Monday, January 28, 2013

Elusive yellow menace

What's worth the front page today there, Wichita Eagle?

Bigfoot lives.

Well, not really. Actually, not at all.

He apparently doesn’t live a flashy life in Kansas. Here, he stays pretty much undercover and lives more conservatively than say his counterparts in California and Washington state where paparazzi have occasionally snapped photos and videos of the famed elusive beast.

As long as we're putting made-up stories about the Elongated Yellow Monster* on the front page*, could we at least have some commas around, say, "say?"

Sigh. It's becoming painfully clear that our friends at Animal Planet can commandeer a chunk of space from the vigilant watchdog that is the American press pretty much whenever they want**, simply by saying "BIGFOOT!!!!" Please, dear editors: If you can't tell a made-up story when you see one, stay away from those friendly games of chance when the fair arrives in town next summer.


* Initially trapped and identified as such in the wild by Lisa at the Bremner Center, who also shared the story's occurrence in the KCStar
** Do people just not read Daniel Boorstin anymore?




Read more here: http://www.kansas.com/2013/01/27/2653050/animal-planet-show-comes-to-wichita.html#storylink=misearch#storylink=cpy

Labels: , ,

3 Comments:

Blogger Tybalt said...

"Do people just not read Daniel Boorstin anymore?"
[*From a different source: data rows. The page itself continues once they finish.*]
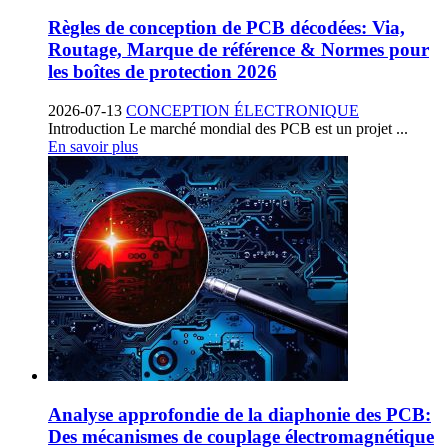
Règles de conception de PCB décodées: Via,
Routage, Marque de référence & Normes pour
les boîtes de protection 2026
2026-07-13
CONCEPTION ÉLECTRONIQUE
Introduction Le marché mondial des PCB est un projet ...
En savoir plus
Analyse approfondie de la diaphonie des PCB:
Des mécanismes de couplage électromagnétique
They do not. It is a sadness. Also, they don't read anyone.

8:57 AM, January 29, 2013  
Anonymous raYb said...

I can hear the editor at the budget meeting: "Let's put it out front. They'll read that. They'll love it." Then he smirked and poured cold water on a couple of think pieces. They're trying to prove Mencken wrong that no one ever went broke underestimating the intelligence American public.

9:02 AM, January 30, 2013  
Anonymous Anonymous said...

"As long as we're putting made-up stories about the Elongated Yellow Monster* on the front page*, could we at least have some commas around, say, 'say?' "

there should also be a comma before the relative adverb "where," since the clause is non-defining.


"Here, he stays pretty much undercover and lives more conservatively than say his counterparts in California and Washington state[,] where paparazzi have occasionally snapped photos and videos of the famed elusive beast."